Yaounde-Kribi road to gulp-up another FCFA 64 billion

RoadBuild

Sun, 14 Dec 2014 Source: The Post Newspaper

The Government of Cameroon is in search of FCFA 64 billion to complete the tarring of the remaining 78 km stretch of the Bingambo–Kribi road.

The information was made public in Yaounde on December 3, during a roundtable discussion that brought together officials of the Ministries of Economy, Planning and Regional Development, MINEPAT, and Public Works, on the one hand, and the Islamic World, on the other.

Opening deliberations, the MINEPAT Boss, Emmanuel Nganou Djoumessi, hailed the presence of representatives of banks in the Islamic World recalling that the economic crisis that hit Cameroon in the 1980s seriously affected the infrastructure development sector.

He said, after the Poverty Reduction Strategy Paper, the Government formulated an economic development vision imbued in the Growth and Employment Strategy Paper, GESP, with the goal of modernising the economy and accelerating growth.

Minister Nganou stated that in Cameroon, the road is a mode of communication par excellence, accounting for more than 85 percent of the transportation needs of passengers and goods.

“Meanwhile, the poor state of the communication mode influences access to basic infrastructure such as markets, schools and health centres. Considering this, the policy of Government in matters of transportation aims at progressively eliminating the rigidities and dysfunction of the sector whose negative effects is reflected in the rising cost of transportation,” Nganou maintained.

“Government intends to increase the network of tarred roads to seven percent between now and 2020; rehabilitate 200km of tarred road per year as well as paying adequate attention to the rehabilitation of earth roads. It is in this light that many road projects have seen the light of day these last years,” the Minister declared.

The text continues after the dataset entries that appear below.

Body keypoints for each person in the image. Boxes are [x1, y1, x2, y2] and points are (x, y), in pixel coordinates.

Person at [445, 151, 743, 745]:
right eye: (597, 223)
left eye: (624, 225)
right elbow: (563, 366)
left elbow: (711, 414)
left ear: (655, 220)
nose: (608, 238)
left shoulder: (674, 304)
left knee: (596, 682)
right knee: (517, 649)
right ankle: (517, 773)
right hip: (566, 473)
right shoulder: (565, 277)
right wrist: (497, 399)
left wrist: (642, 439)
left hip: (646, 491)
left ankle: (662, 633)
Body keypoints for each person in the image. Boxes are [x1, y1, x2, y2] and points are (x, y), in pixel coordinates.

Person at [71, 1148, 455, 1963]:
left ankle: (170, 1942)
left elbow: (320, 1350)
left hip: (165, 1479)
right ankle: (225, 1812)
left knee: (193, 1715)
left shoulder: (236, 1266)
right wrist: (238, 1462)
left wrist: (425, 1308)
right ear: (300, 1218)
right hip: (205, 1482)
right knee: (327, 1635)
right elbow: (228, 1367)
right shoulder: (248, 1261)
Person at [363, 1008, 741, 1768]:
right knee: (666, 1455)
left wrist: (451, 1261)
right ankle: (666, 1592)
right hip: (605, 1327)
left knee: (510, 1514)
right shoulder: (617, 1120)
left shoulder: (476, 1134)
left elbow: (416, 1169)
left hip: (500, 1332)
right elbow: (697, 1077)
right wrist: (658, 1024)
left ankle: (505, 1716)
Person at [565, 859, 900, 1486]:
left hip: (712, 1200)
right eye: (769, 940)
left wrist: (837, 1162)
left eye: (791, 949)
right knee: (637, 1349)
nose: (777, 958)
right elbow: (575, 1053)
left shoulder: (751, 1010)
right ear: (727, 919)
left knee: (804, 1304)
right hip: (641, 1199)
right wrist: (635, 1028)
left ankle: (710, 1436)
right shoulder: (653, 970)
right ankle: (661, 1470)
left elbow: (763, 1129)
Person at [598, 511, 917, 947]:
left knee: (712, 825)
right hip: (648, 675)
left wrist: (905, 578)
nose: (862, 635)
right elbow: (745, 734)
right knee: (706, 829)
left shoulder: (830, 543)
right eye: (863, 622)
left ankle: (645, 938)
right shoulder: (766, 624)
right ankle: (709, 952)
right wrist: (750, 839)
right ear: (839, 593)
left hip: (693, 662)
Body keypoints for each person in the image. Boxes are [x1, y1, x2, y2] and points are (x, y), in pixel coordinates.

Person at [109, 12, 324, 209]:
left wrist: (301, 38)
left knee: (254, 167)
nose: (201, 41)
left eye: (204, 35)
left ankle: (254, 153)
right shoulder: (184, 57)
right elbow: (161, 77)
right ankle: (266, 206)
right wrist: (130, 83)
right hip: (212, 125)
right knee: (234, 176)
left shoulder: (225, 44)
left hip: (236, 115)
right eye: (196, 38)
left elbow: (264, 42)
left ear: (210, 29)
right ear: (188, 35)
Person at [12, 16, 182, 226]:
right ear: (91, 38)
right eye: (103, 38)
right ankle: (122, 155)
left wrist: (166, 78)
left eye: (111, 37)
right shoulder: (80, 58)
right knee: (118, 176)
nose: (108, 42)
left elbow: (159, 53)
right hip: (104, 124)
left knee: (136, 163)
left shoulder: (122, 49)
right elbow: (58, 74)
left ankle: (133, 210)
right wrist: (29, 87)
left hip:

The 261km Yaounde–Kribi road, which is “Provincial” road No 18, runs through Mfoundi; Mefou & Akono; Nyong & So’o Divisions of the Centre Region and Ocean Division in the South Region. According to the Minister, these Divisions, with an approximate population of over 2.2 million people following 2010 statistics, constitute highly agro-pastoral zones.

Nganou told the donors that the road would link Yaounde, the capital of Cameroon, with the Kribi Deep Seaport passing through the urban centres of Ngoumou, Akono, Ngomedzap, Mvengue, Bipindi and Lolodorf.

“The Yaounde–Kribi road is subdivided into three lots with the first Yaounde–Olama, already constructed. Lot two, which is the Olama–Bingambo stretch, was subject of the signing of a loan agreement between the Government of Cameroon and the Islamic Bank for Development,” he noted further.

Presenting the technical aspects of the project, the Secretary of State in the Ministry of Public Works, Hans Nyetam Nyetam, said, in addition to the road, a number of bridges would be built and toll gates, weighing stations, parking lots would be constructed in transit urban centres.

He outlined the benefits of the project to include easy access by economic operators to the Kribi Deep Seaport, provision of social amenities along the stretch of the road and the boosting of tourism in the seaside resort town of Kribi.

Apart from some technicalities that would be ironed out, the donor institutions, to a larger extent, expressed their desire to provide funding for the project. The representative of the Saudi Fund for Development remarked that since the funding of an HEP Dam Project in Cameroon in 1977, the bank has since been accompanying the country in its development endeavours.